Today, Elon discussed the 26,000 units of Optimus robots in 2025 and 500,000 units in 2027, which Tesla's management had previously revealed multiple times during investor communications in North America: (Thanks to US stock source information)

  1. By the end of 2025, it is expected to produce "several K," which means a few thousand units (IR mentioned 1,000-2,000 units), for testing to identify 10-15 manufacturing application scenarios (for Tesla's internal use).

  2. In 2026, collaborate with external manufacturing partners to achieve mass production of "tens of thousands," which means several tens of thousands of units.

  3. In 2027, open to the public and implement scalable training methods to enter more industries, especially home scenarios.

  4. In 2026, the goal is to achieve a BOM of $70,000 to $80,000, aiming to reduce it to the cost level of automobiles. (If 500,000 units are indeed achieved in 2027, then it would be below $35,000.)

Therefore, the demand and mass production rhythm are very clear: a few thousand units are for Tesla's internal factory use, several tens of thousands are likely to enter external factory customers, and hundreds of thousands must enter the home to C scenario.

Additionally, Tesla's management mentioned some long-term issues:

  1. Achieving technological maturity is not easy; the management's original words were “The difficulty of Optimus is about 10 times that of achieving full autonomous driving.” A car has only 4 core controls (left, right, throttle, brake), with a linear adjustment range of 0-100%. However, robot motion design has dozens of degrees of freedom and different force sensitivities (for example, the subtle difference in grip strength between holding an egg and a stone). Training a robot is much more challenging than training FSD; cars can rely on millions of real driving video datasets, while training robots is insufficient with just video observation; real physical interaction data is needed.

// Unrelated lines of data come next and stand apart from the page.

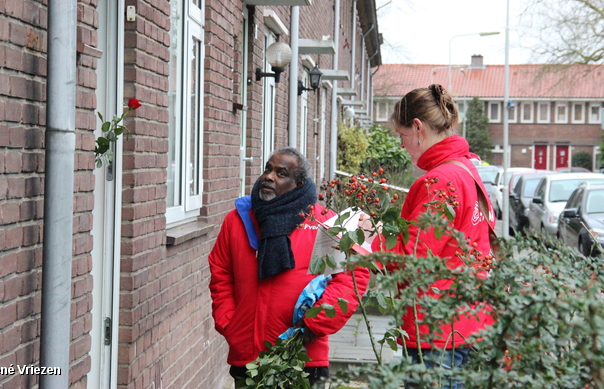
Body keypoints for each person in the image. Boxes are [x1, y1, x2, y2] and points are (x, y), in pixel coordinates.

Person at [208, 147, 370, 388]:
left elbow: (351, 278)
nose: (269, 177)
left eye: (281, 173)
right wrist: (228, 322)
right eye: (268, 169)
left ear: (298, 183)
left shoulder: (325, 223)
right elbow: (221, 271)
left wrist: (314, 325)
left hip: (304, 358)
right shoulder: (238, 219)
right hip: (248, 354)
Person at [380, 84, 495, 387]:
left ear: (417, 128)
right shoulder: (465, 169)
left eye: (401, 136)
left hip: (437, 329)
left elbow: (414, 260)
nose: (402, 146)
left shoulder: (441, 180)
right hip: (469, 321)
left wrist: (367, 240)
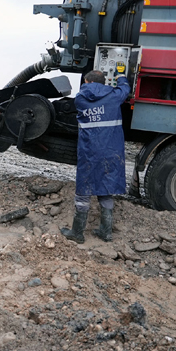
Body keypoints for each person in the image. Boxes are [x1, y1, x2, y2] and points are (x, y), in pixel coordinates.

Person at [61, 68, 130, 244]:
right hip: (111, 150)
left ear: (87, 82)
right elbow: (125, 89)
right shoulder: (115, 96)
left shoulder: (80, 99)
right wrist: (120, 75)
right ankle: (106, 232)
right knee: (106, 186)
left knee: (84, 188)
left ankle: (77, 232)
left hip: (89, 151)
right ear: (103, 82)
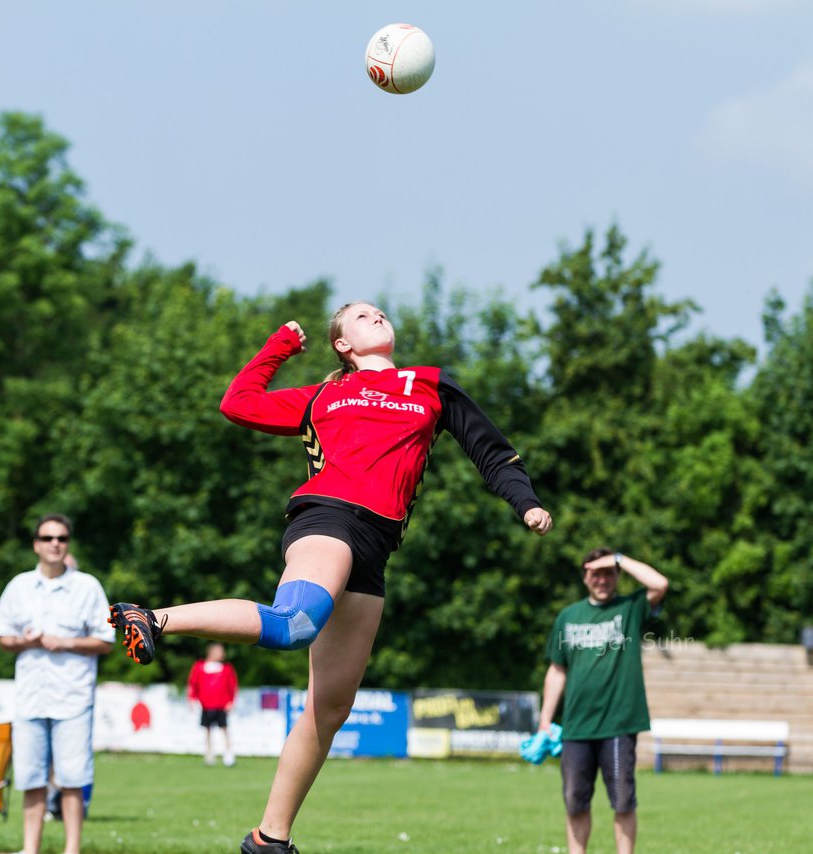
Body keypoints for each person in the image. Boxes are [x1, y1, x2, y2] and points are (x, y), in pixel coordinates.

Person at [107, 303, 553, 854]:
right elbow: (238, 404)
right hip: (328, 517)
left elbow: (492, 452)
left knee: (332, 706)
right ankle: (149, 616)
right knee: (293, 624)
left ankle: (269, 839)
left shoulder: (430, 385)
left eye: (380, 312)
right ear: (342, 345)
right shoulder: (326, 393)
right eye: (361, 317)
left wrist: (525, 503)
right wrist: (277, 348)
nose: (377, 316)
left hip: (376, 544)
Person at [0, 514, 116, 854]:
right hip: (31, 697)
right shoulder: (19, 586)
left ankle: (71, 849)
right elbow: (2, 637)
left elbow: (106, 641)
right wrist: (24, 640)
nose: (55, 543)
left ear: (68, 544)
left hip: (73, 697)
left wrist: (65, 642)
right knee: (31, 778)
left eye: (61, 538)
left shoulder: (87, 587)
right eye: (48, 538)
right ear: (36, 544)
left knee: (73, 779)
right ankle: (30, 848)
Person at [536, 549, 668, 854]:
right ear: (584, 578)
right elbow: (557, 670)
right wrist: (545, 720)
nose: (602, 579)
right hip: (576, 727)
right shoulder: (568, 617)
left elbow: (660, 584)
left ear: (617, 575)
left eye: (608, 573)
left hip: (618, 725)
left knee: (623, 800)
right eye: (595, 573)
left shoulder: (630, 608)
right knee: (573, 801)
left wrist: (618, 559)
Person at [188, 642, 239, 767]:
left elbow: (233, 686)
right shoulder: (200, 666)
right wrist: (192, 699)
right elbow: (193, 683)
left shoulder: (227, 668)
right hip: (206, 705)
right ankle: (209, 753)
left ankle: (228, 754)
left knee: (224, 729)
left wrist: (231, 701)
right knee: (207, 730)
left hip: (221, 706)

  2. Why adopt a humanoid shape? It can be compatible with social environments designed for human interaction (not surprising). For tasks like cleaning, cooking, and climbing stairs, a humanoid shape can interact more effectively with household items and building layouts. Non-humanoid robots, such as factory robotic arms, can handle limited tasks but lack the versatility for broader applications.

  3. Currently, there is only a small team of a few hundred engineers. Developing robots for specific tasks may achieve commercialization faster, but the application range is limited. Initially, Optimus will start with simple, repetitive tasks in Tesla factories (Pick and place). In the short term, the work speed still lags behind humans and cannot achieve cost reduction for humans. However, Elon’s vision for robots is very long-term, over 50 years. The current goal is not EPS profit contribution but exploring future possibilities.

Therefore, Musk's announcement of the large-scale production was not sudden; the internal goals have been set this way. The timeline and demand scenario matching sound quite reasonable. Clearly, there are many issues to resolve, the chicken-and-egg problem of cost and quantity, whether to first have data training capabilities or to have the ability to enter scenarios to obtain data. Can the Austin, Texas factory and supply chain prepare tens of thousands of units of capacity 26 years in advance, etc. **. FSD has also faced bumps and doubts along the way before seeing the light, and I believe that embodied intelligence will develop at a non-linear speed under the acceleration of AI.

In addition, Huang's speech at CES revealed another ambition; NV's goals are certainly not just to sell shovels. "Three computers," "mini supercomputers," COSMOS—NV seems to want to build a huge AI operating system based on computing power. For super applications of AI like robotics and autonomous driving, NVIDIA will definitely have a hand in it. The competition among giants is likely to accelerate the industry.